In a small mixing bowl, add the sour cream, heavy cream, horseradish, chives, salt and 3 to 4 turns pepper. Whisk to combine, then cover and refrigerate.

Step 2

In a large pot, add 3″ cold water, the white wine, crab boil seasoning, peppercorns, salt, garlic and lemons. Bring to a boil then drop in the lobster tails and poach until the shells turn bright red and the flesh is just cooked through, 7 to 8 minutes. Remove the tails from the cooking liquid and cool slightly before picking the meat from the shells.

Step 3

Place half of the lobster meat and the buttermilk in the pitcher of a blender and puree until smooth. Roughly chop the remaining lobster meat and set aside. In a large mixing bowl, combine the cornmeal, flour, red peppers, baking powder, black pepper, jalapenos and 2 teaspoons salt. Stir in the scallions, eggs and the lobster-buttermilk mixture, and then fold in the chopped lobster tails.
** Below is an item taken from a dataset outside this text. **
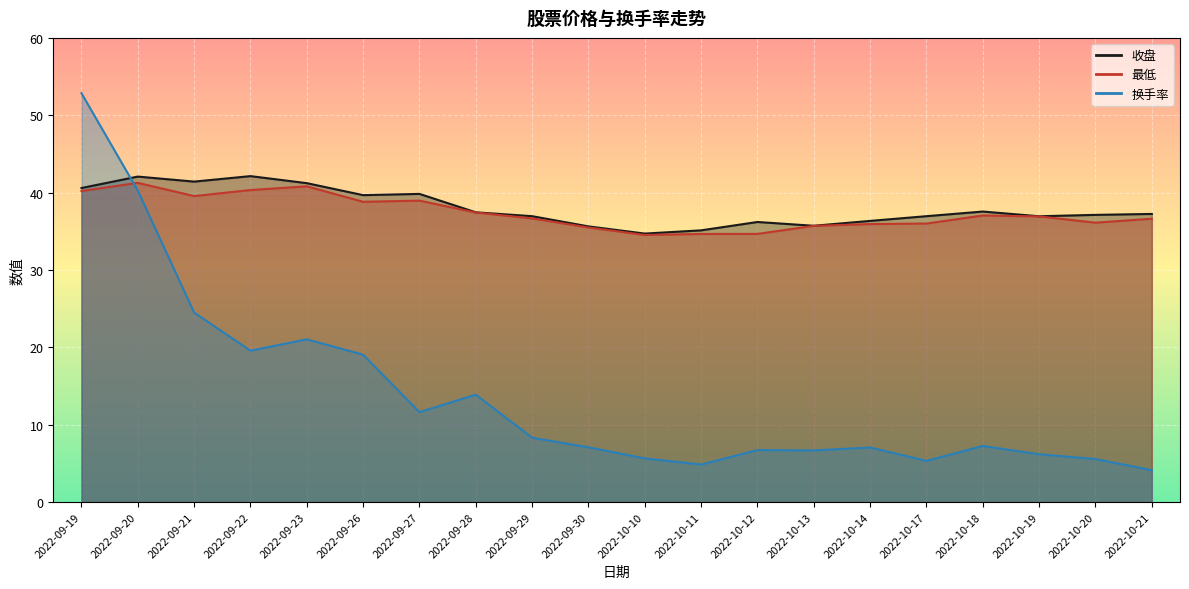

What are all the series names shown in the legend?

收盘, 最低, 换手率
Mix until combined.

Step 4

In a large Dutch oven set over medium heat, add 2 to 3 inches of canola oil. Heat until a deep-frying thermometer inserted in the oil reaches 350ºF.

Step 5

Working in batches, place heaping tablespoons of the batter into the hot oil. Use two spoons or a 2-tablespoon scoop to form the dumplings and drop into the oil. Fry the hushpuppies, turning occasionally, until golden brown and crispy, 3 to 4 minutes. Using a slotted spoon, remove the hushpuppies from the oil and place on a paper-towel-lined plate. Season with salt and squeeze lemon juice over the top.

Step 6

Serve the crispy hushpuppies with the chilled horseradish cream.